Satelit Republik Indonesia atau SATRIA I akan mulai beroperasi secara komersial pada 17 November 2023. Direktur Utama Pasifik Satelit Nusantara atau PSN dan PT Satelit Nusantara III (SNT) Adi Rahman Adiwoso mengatakan proyek pembangunan satelit tersebut telah mencapai 33 persen.

“Ini akan menjadi satelit terbesar yang dimiliki oleh Indonesia di Asia. Hidupnya lebih dari 15 tahun dan tingginya 6,5 meter. Juga akan jadi salah satu satelit terbesar di dunia,” ujar Adi dalam acara peletakan batu pertama Stasiun Bumi di Cikarang secara virtual, Rabu, 18 Agustus 2021.

Proyek Satelit SATRIA I dibangun melalui perjanjian kerja sama pemerintah dengan badan usaha atau KPBBU. Proyek ini membutuhkan investasi senilai US$ 540 juta.

Penanggung jawab proyek ini adalah Kominfo bersama Badan Aksesibilitas Telekomunikasi Informasi (BAKTI). Sedangkan badan usaha pelaksananya ialah SNT. Adapun proyek ini telah menunjuk konsultan pengawas independen, yakni PT Surveyor Indonesia dan penjamin infrastruktur melalui PT Penjamin Infrastruktur Indonesia (PII).

Materi Sumber =
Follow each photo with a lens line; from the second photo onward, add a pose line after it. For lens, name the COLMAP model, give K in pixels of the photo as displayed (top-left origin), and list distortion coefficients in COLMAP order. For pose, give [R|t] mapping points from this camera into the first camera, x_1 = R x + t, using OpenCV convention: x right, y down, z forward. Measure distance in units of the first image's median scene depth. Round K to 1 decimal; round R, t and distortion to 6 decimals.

* * *

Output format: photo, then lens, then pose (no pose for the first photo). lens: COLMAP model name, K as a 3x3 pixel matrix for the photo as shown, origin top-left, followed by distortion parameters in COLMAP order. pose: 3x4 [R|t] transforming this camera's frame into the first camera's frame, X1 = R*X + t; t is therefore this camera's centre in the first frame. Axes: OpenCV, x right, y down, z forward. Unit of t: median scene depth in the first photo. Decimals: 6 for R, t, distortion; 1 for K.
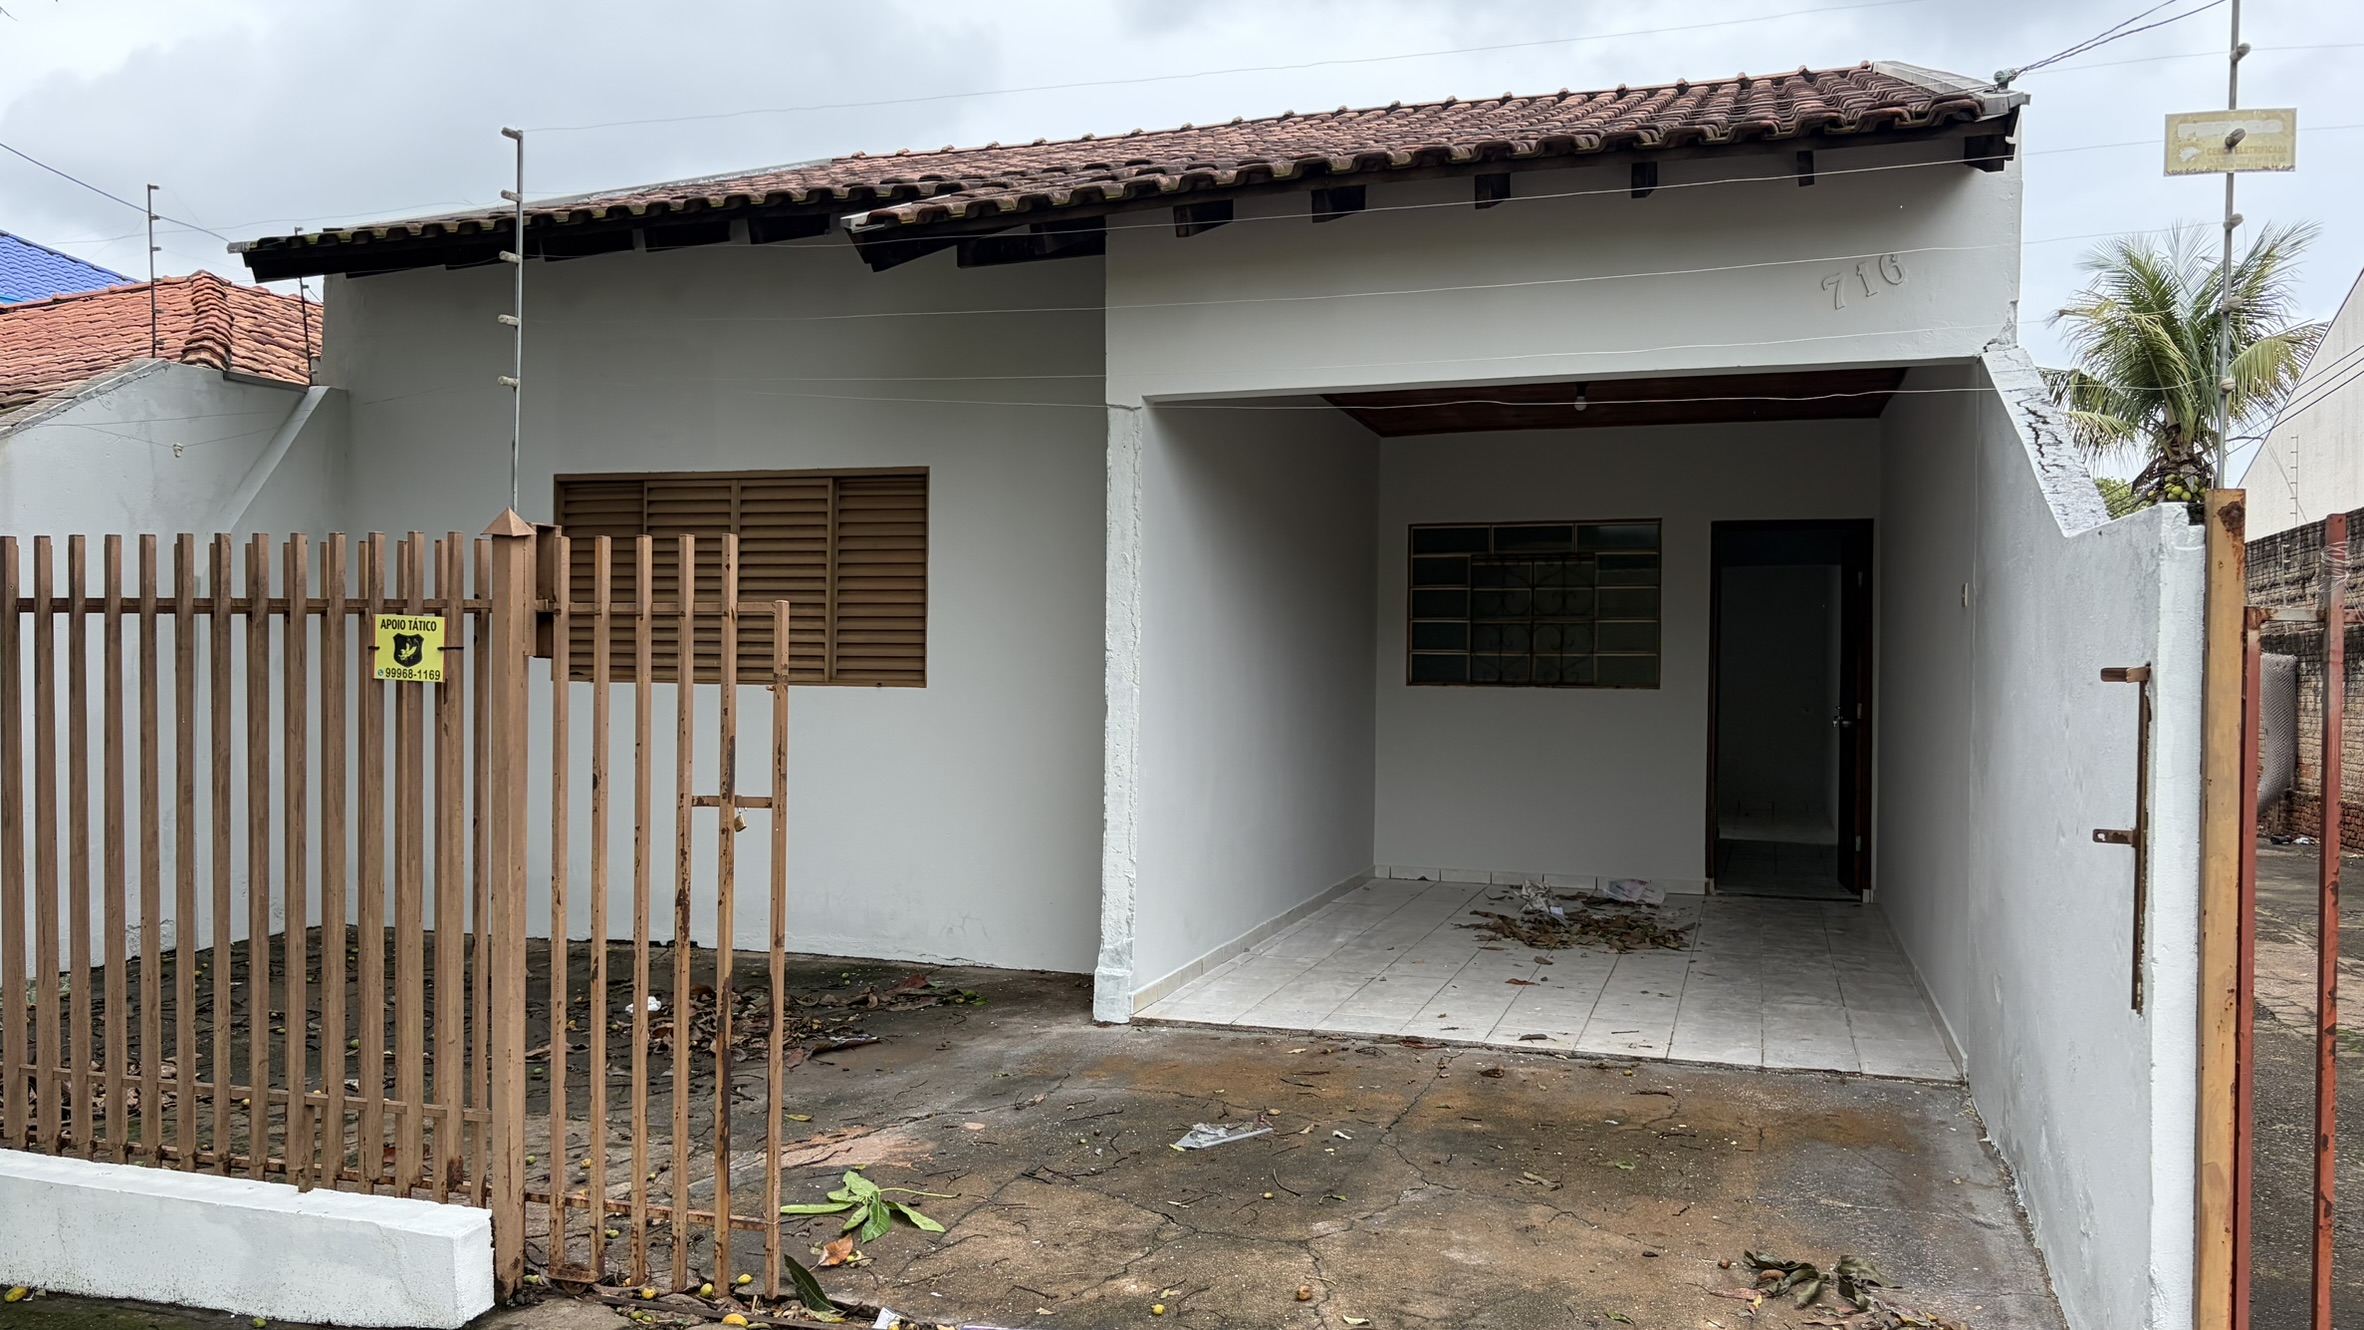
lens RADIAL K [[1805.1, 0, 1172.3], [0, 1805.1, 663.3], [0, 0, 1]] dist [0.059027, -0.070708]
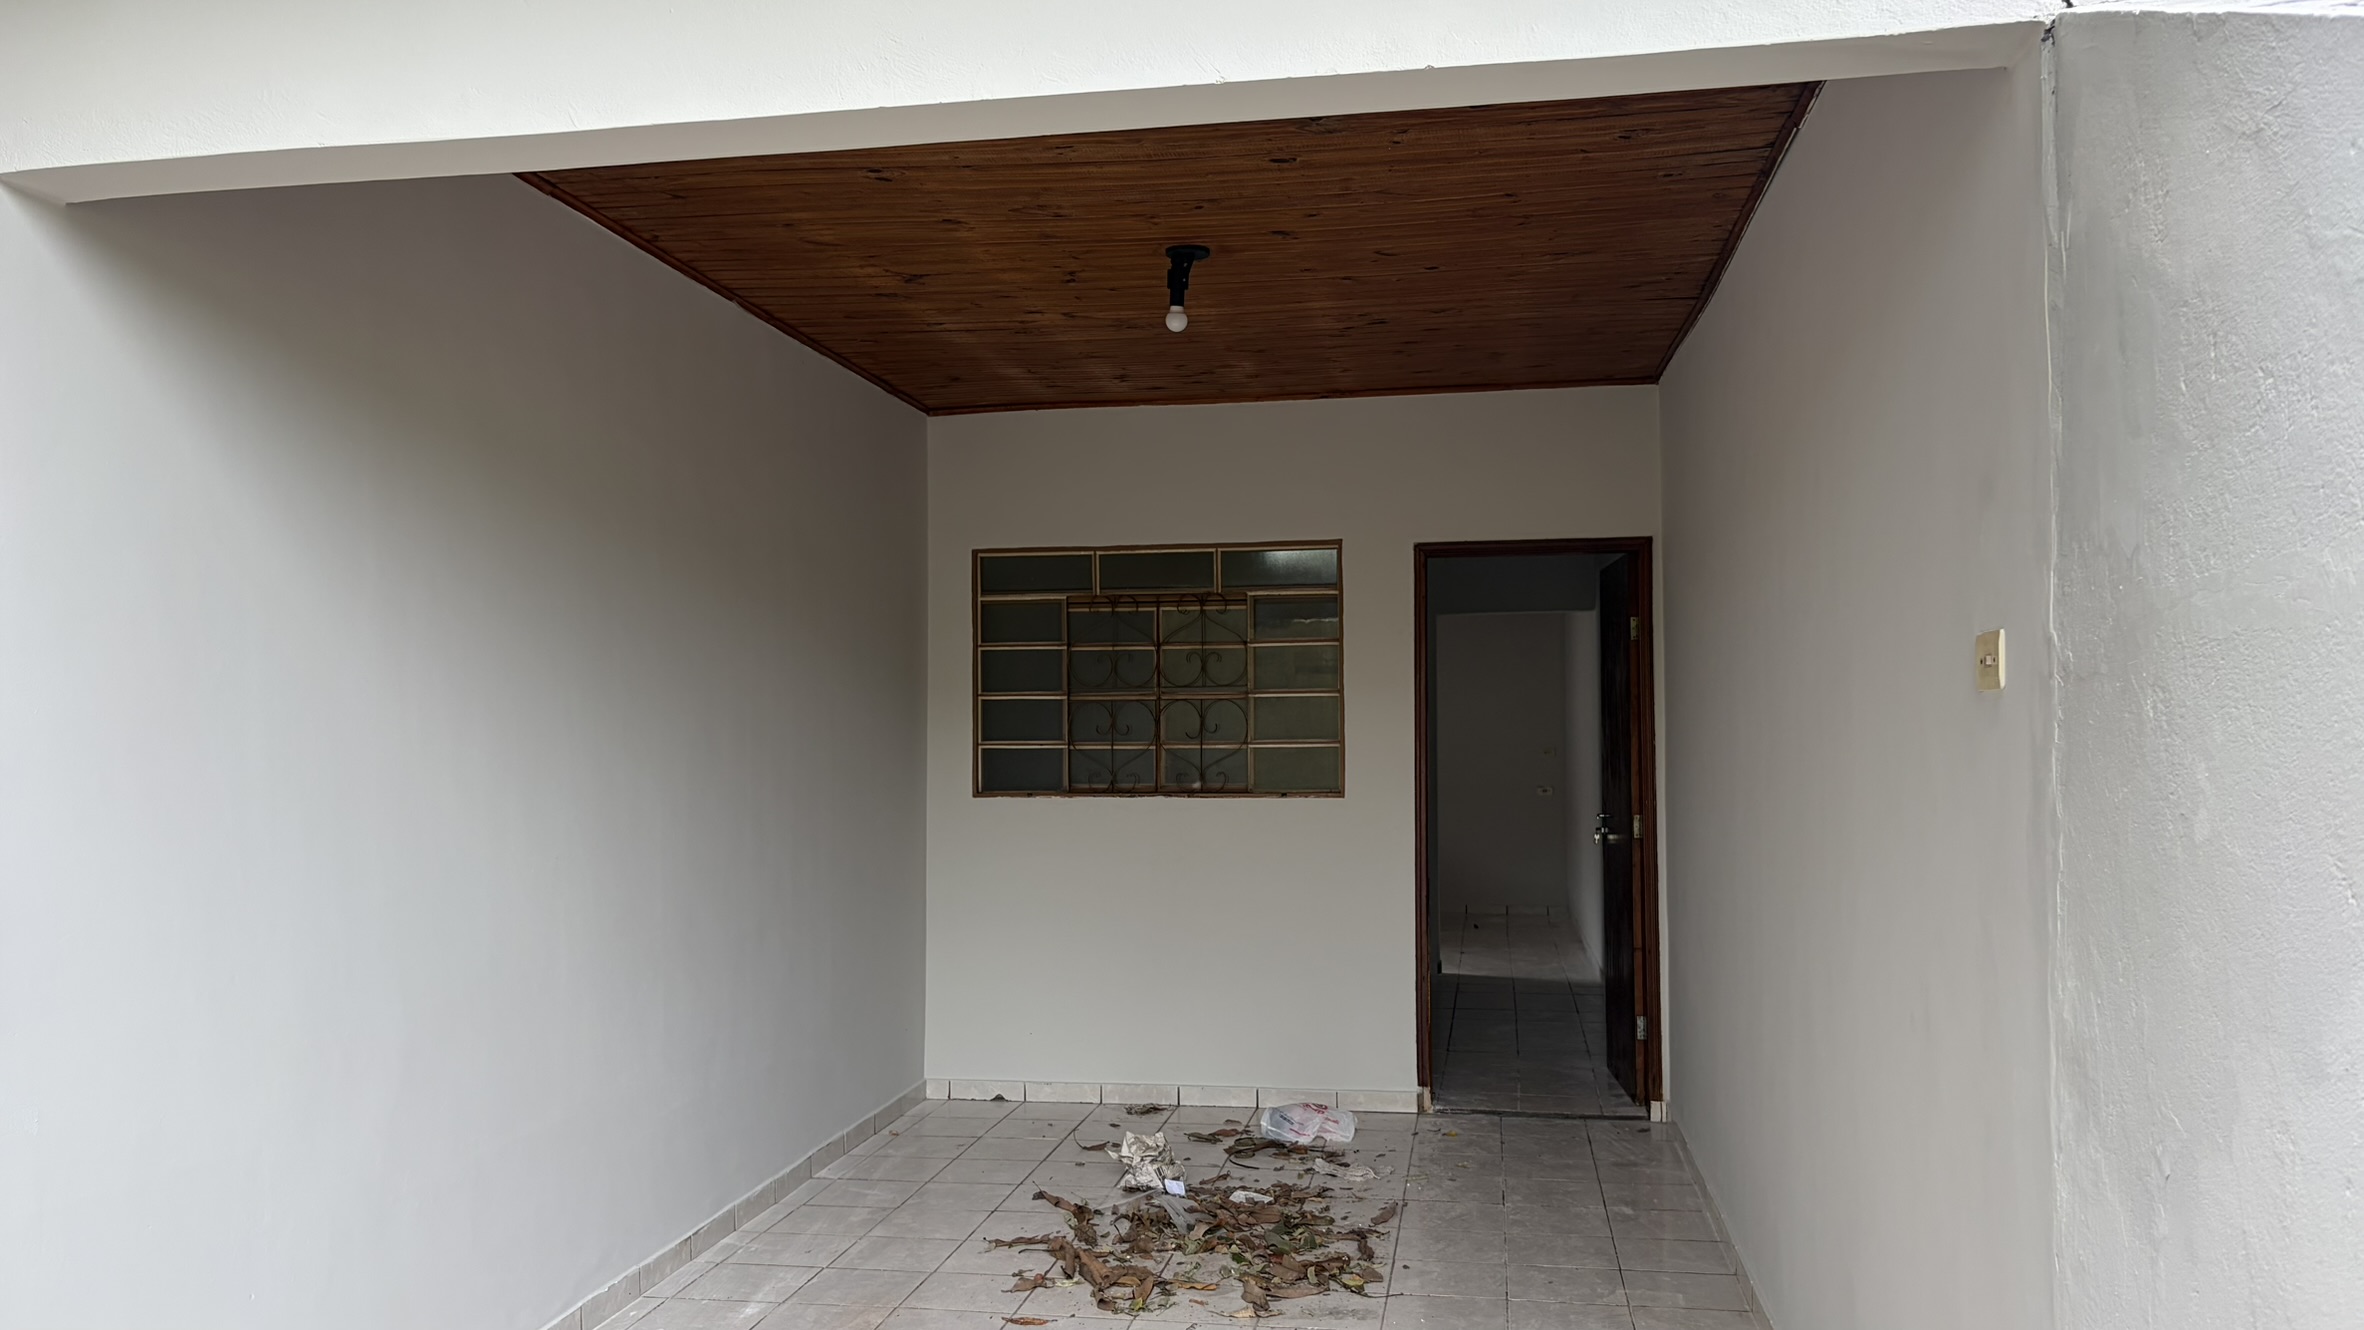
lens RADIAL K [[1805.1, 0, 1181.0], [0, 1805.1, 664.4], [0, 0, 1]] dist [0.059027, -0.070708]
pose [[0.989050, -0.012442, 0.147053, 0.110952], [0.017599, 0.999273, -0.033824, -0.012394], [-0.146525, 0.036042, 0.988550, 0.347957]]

Tugas Anda =
Kutiplah tanpa perubahan bagian teks tentang satelit SATRIA I yang diawali dengan "Satelit Republik Indonesia" dan berlanjut sampai "mencapai 33 persen.".

Hasil Latihan =
Satelit Republik Indonesia atau SATRIA I akan mulai beroperasi secara komersial pada 17 November 2023. Direktur Utama Pasifik Satelit Nusantara atau PSN dan PT Satelit Nusantara III (SNT) Adi Rahman Adiwoso mengatakan proyek pembangunan satelit tersebut telah mencapai 33 persen.